No WTO wackiness, Seattle officials vow

Associated Press

SEATTLE – The mayor and the police chief say next week’s anniversary of the chaotic World Trade Organization protests will not be a repeat of last year, but they refuse to say exactly how they plan to prevent it.

Mayor Paul Schell and Police Chief Gil Kerlikowske said last year’s violence and flawed police response gave them a blueprint from which to learn. But they have declined to say what strategies they have for monitoring anniversary demonstrations, how many extra police will be on duty or whether some officers will be in riot gear.

“It is important to recognize this is not the WTO,” Schell told a news conference Wednesday. “There are going to be far fewer people involved.”

Last year, 50,000 activists flocked to the city to protest a meeting of the WTO, which sets the terms of global trade and which, protesters say, has helped international corporations at the expense of workers and the environment.

Protesters soon overwhelmed police and blocked streets, shutting down the opening ceremonies of the meeting on Nov. 30. About 600 people were arrested, many more were hit with tear gas, and property damage totaled $3 million.

By all projections, demonstrations Thursday will be smaller. Still, about 5,000 protesters are expected, and street parties, rallies, marches, discussions and other events are planned throughout the week.

Police have warned that protesters could be arrested if they demonstrate without permits, but most seem to be ignoring that. Only one group has applied for a permit – the Tibetan Association of Washington, which will rally in Victor Steinbrueck Park downtown.

“Violence and lawbreakers are not going to be tolerated,” Kerlikowske said. But, he added, “There will not be an overreaction by the Seattle Police Department.”

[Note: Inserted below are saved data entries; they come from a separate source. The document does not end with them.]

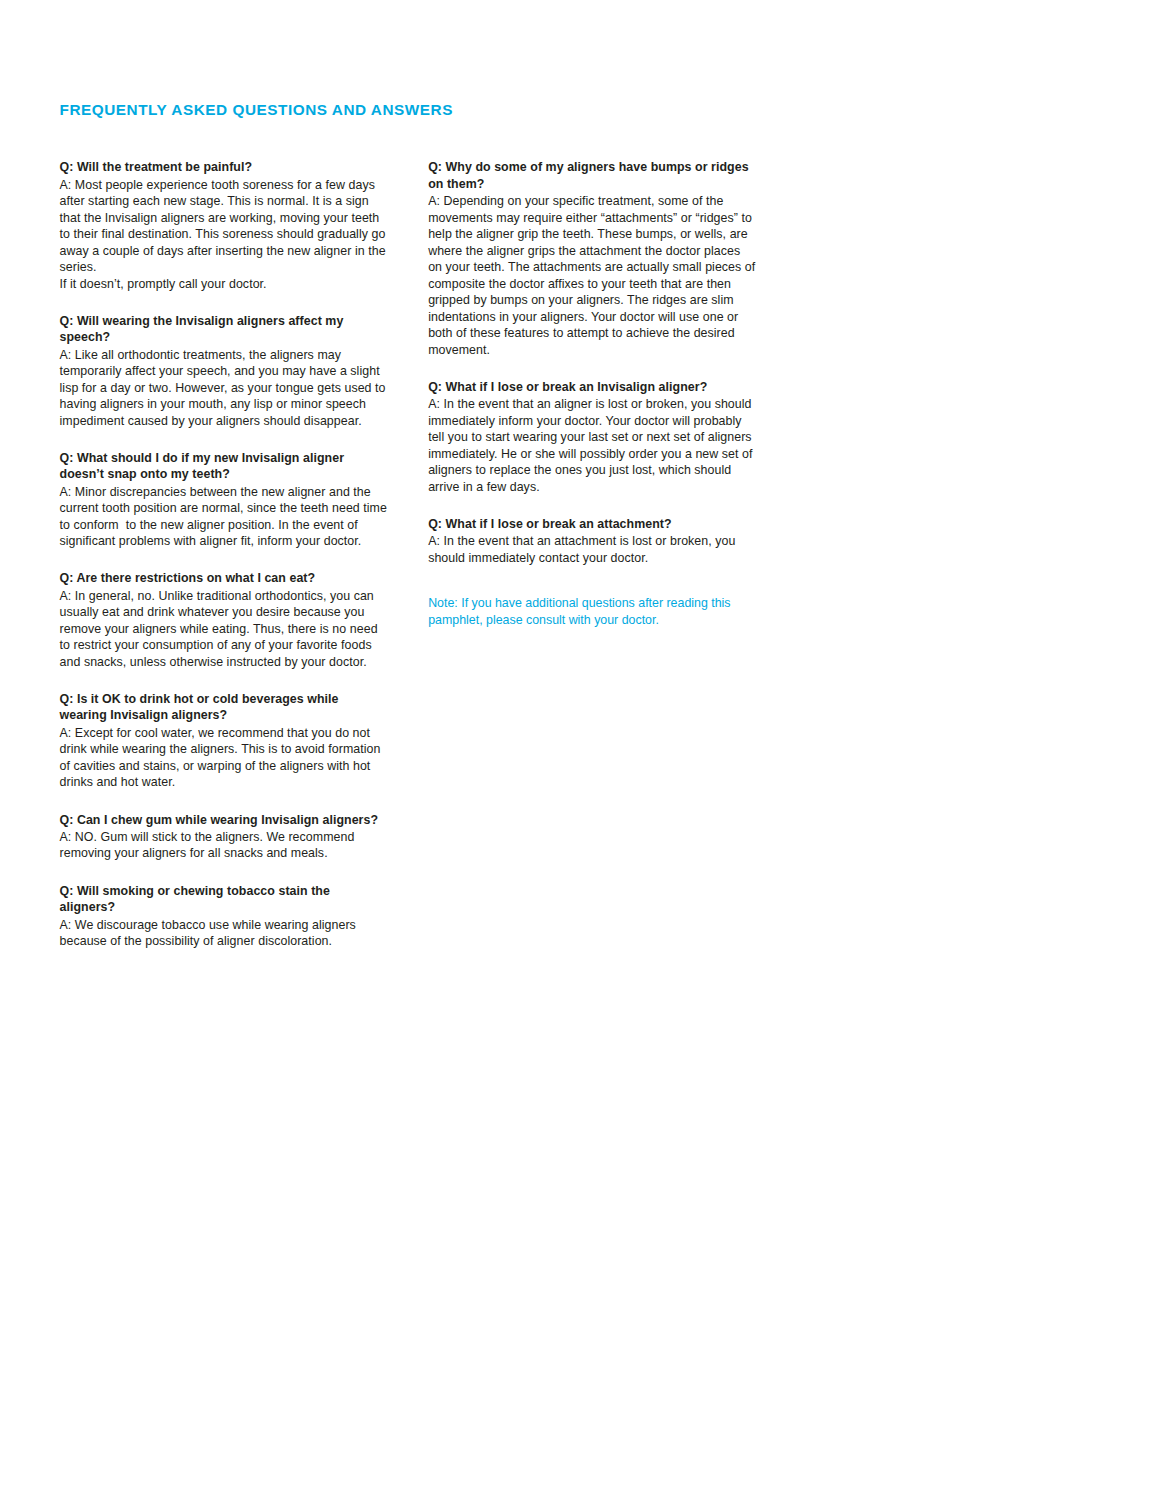Frequently Asked Questions and Answers
Q: Will the treatment be painful?
A: Most people experience tooth soreness for a few days after starting each new stage. This is normal. It is a sign that the Invisalign aligners are working, moving your teeth to their final destination. This soreness should gradually go away a couple of days after inserting the new aligner in the series.
If it doesn’t, promptly call your doctor.
Q: Will wearing the Invisalign aligners affect my speech?
A: Like all orthodontic treatments, the aligners may temporarily affect your speech, and you may have a slight lisp for a day or two. However, as your tongue gets used to having aligners in your mouth, any lisp or minor speech impediment caused by your aligners should disappear.
Q: What should I do if my new Invisalign aligner doesn’t snap onto my teeth?
A: Minor discrepancies between the new aligner and the current tooth position are normal, since the teeth need time to conform to the new aligner position. In the event of significant problems with aligner fit, inform your doctor.
Q: Are there restrictions on what I can eat?
A: In general, no. Unlike traditional orthodontics, you can usually eat and drink whatever you desire because you remove your aligners while eating. Thus, there is no need to restrict your consumption of any of your favorite foods and snacks, unless otherwise instructed by your doctor.
Q: Is it OK to drink hot or cold beverages while wearing Invisalign aligners?
A: Except for cool water, we recommend that you do not drink while wearing the aligners. This is to avoid formation of cavities and stains, or warping of the aligners with hot drinks and hot water.
Q: Can I chew gum while wearing Invisalign aligners?
A: NO. Gum will stick to the aligners. We recommend removing your aligners for all snacks and meals.
Q: Will smoking or chewing tobacco stain the aligners?
A: We discourage tobacco use while wearing aligners because of the possibility of aligner discoloration.
Q: Why do some of my aligners have bumps or ridges on them?
A: Depending on your specific treatment, some of the movements may require either “attachments” or “ridges” to help the aligner grip the teeth. These bumps, or wells, are where the aligner grips the attachment the doctor places on your teeth. The attachments are actually small pieces of composite the doctor affixes to your teeth that are then gripped by bumps on your aligners. The ridges are slim indentations in your aligners. Your doctor will use one or both of these features to attempt to achieve the desired movement.
Q: What if I lose or break an Invisalign aligner?
A: In the event that an aligner is lost or broken, you should immediately inform your doctor. Your doctor will probably tell you to start wearing your last set or next set of aligners immediately. He or she will possibly order you a new set of aligners to replace the ones you just lost, which should arrive in a few days.
Q: What if I lose or break an attachment?
A: In the event that an attachment is lost or broken, you should immediately contact your doctor.
Note: If you have additional questions after reading this pamphlet, please consult with your doctor.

Most officers will be dressed in ordinary street uniforms Thursday, Kerlikowske said.

Schell was encouraging protesters to meet at Steinbrueck Park instead of at Westlake Center, where an unrelated, children-oriented gathering was planned.

Tentative schedules for anniversary events, however, showed Westlake Center as ground zero.

Shops and businesses downtown will remain open during the week, Schell said.